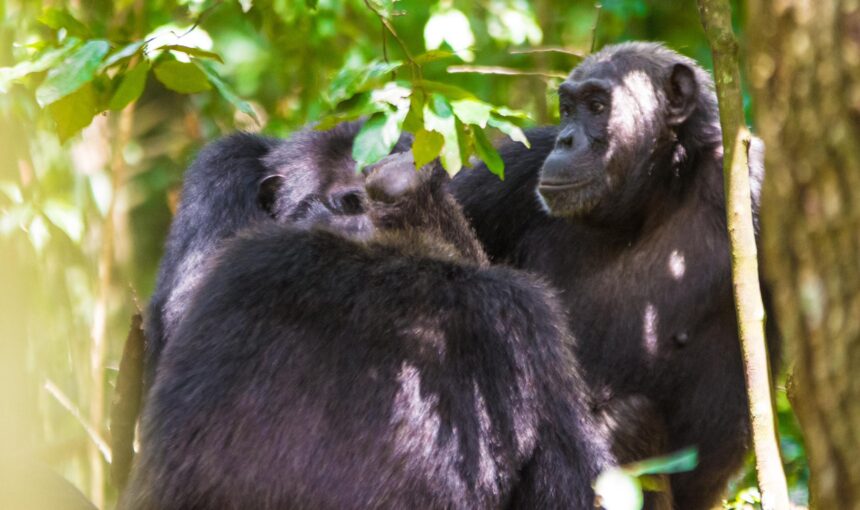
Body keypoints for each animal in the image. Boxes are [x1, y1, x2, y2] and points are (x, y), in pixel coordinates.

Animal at [450, 41, 780, 508]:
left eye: (597, 106)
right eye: (567, 109)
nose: (567, 140)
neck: (654, 195)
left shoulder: (754, 184)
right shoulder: (520, 162)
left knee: (629, 420)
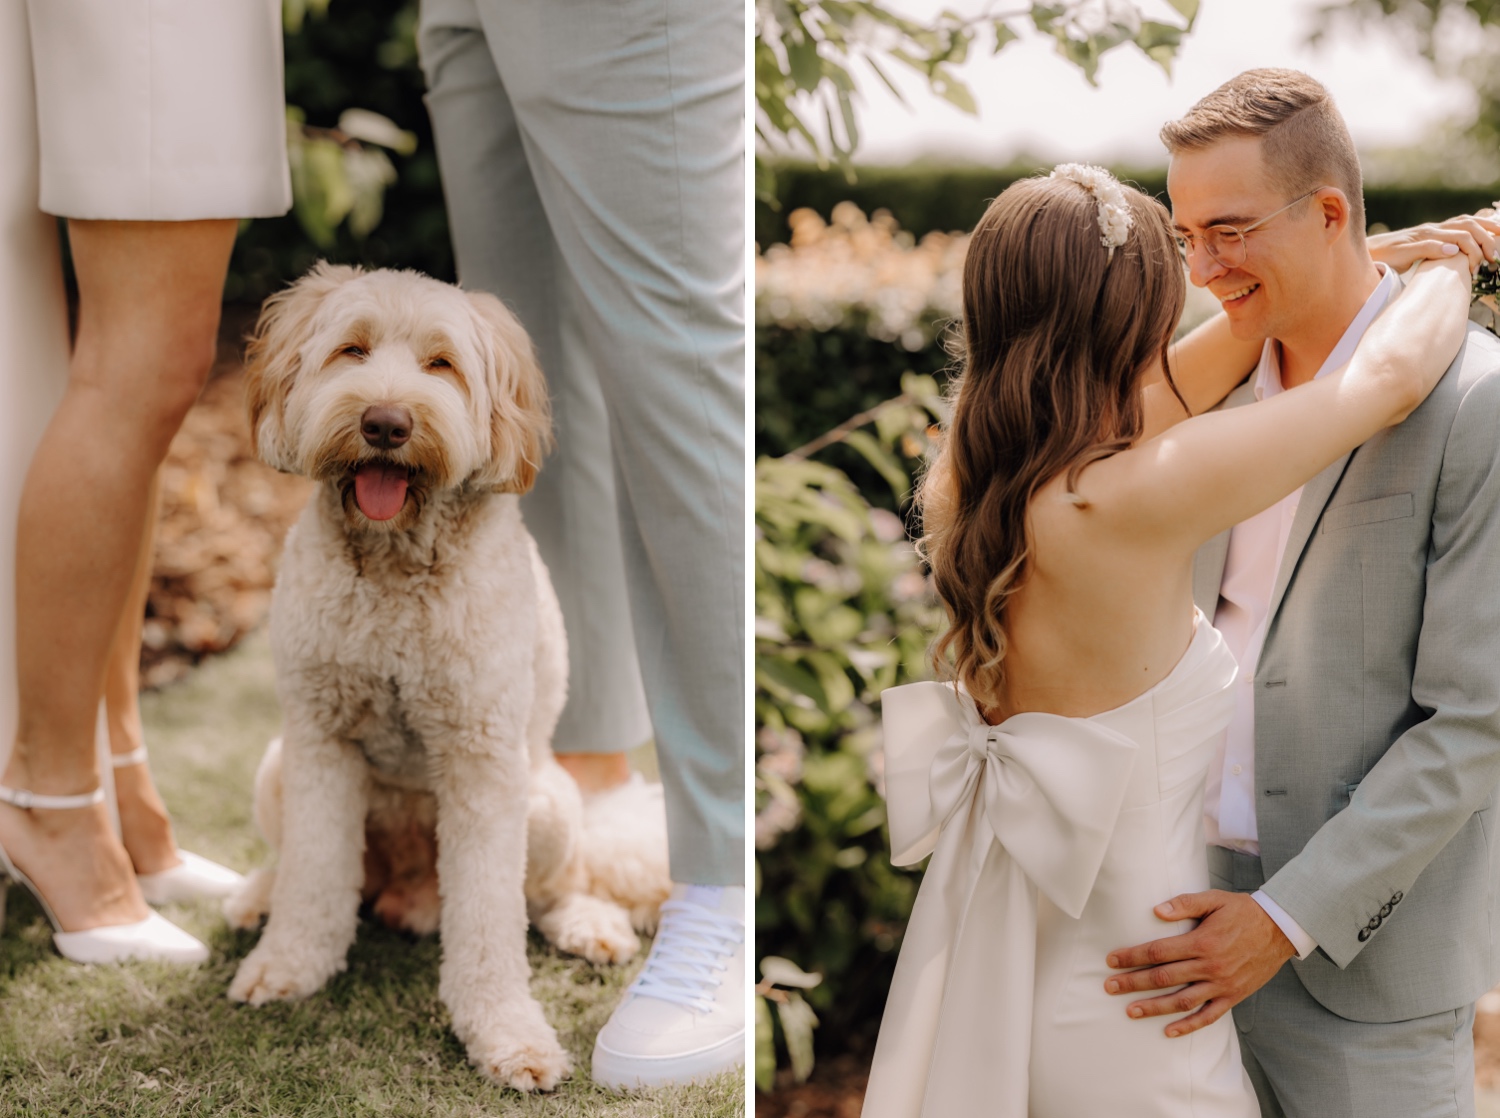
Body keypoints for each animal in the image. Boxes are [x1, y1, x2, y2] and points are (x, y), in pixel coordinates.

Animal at [223, 264, 669, 1092]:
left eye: (442, 365)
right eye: (352, 350)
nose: (385, 424)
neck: (395, 566)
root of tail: (405, 885)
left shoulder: (481, 761)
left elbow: (491, 922)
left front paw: (508, 1036)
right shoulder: (320, 742)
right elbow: (313, 876)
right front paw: (287, 964)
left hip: (546, 803)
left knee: (553, 886)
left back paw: (584, 922)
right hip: (276, 767)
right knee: (309, 867)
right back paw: (261, 895)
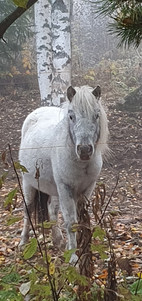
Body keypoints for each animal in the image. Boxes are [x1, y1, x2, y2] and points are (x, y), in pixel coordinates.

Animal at [19, 85, 108, 262]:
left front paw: (83, 248)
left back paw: (58, 241)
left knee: (51, 211)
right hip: (28, 183)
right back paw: (23, 242)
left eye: (96, 115)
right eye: (71, 116)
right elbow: (71, 222)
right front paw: (73, 256)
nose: (85, 150)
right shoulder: (66, 189)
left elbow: (81, 219)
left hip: (54, 190)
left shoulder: (87, 189)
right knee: (28, 210)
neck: (81, 163)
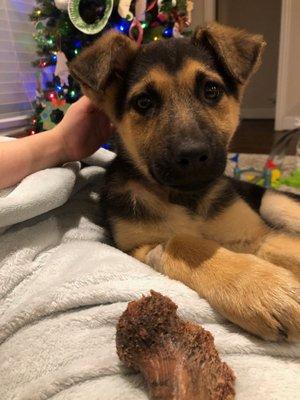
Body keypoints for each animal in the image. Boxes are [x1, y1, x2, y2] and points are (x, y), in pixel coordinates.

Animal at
━━━━━━━━━━━━━━━━
# EXERCISE
Pictures are to be left out. Otherwise, copy the material above exactly.

# SOLUTION FOR THIS TASK
Body keypoints for each animal in the image. Boxes are [x1, y1, x2, y2] and points are (x, y), in pixel coordinates.

Animal at [450, 41, 780, 508]:
left eye: (597, 106)
right eye: (567, 109)
nose: (567, 140)
neck: (654, 195)
left shoulder: (754, 184)
right shoulder: (520, 162)
left knee: (629, 420)
Body keypoints for each animal in the image. Boxes are [x1, y1, x2, y2] and points are (x, y), in pixel coordinates.

Animal at [223, 264, 669, 1092]:
left eye: (442, 365)
right eye: (352, 350)
nose: (385, 424)
neck: (395, 566)
root of tail: (405, 885)
left shoulder: (481, 761)
left elbow: (491, 922)
left front paw: (508, 1036)
right shoulder: (320, 742)
right elbow: (313, 876)
right front paw: (287, 964)
left hip: (546, 803)
left knee: (553, 886)
left back paw: (584, 922)
right hip: (276, 767)
right knee: (309, 867)
right back paw: (261, 895)
Body keypoints for each animal in the image. Boxes are [x1, y1, x2, y2] and points are (x, y), in pixel coordinates.

Animal at [19, 85, 108, 262]:
left front paw: (83, 248)
left back paw: (58, 241)
left knee: (51, 211)
right hip: (28, 183)
right back paw: (23, 242)
left eye: (96, 115)
right eye: (71, 116)
right elbow: (71, 222)
right front paw: (73, 256)
nose: (85, 150)
right shoulder: (66, 189)
left elbow: (81, 219)
left hip: (54, 190)
left shoulder: (87, 189)
right knee: (28, 210)
neck: (81, 163)
Body keypoints for each animal in the image. Boxes are [x1, y1, x2, y2] and points are (x, y), in pixel coordinates.

Animal at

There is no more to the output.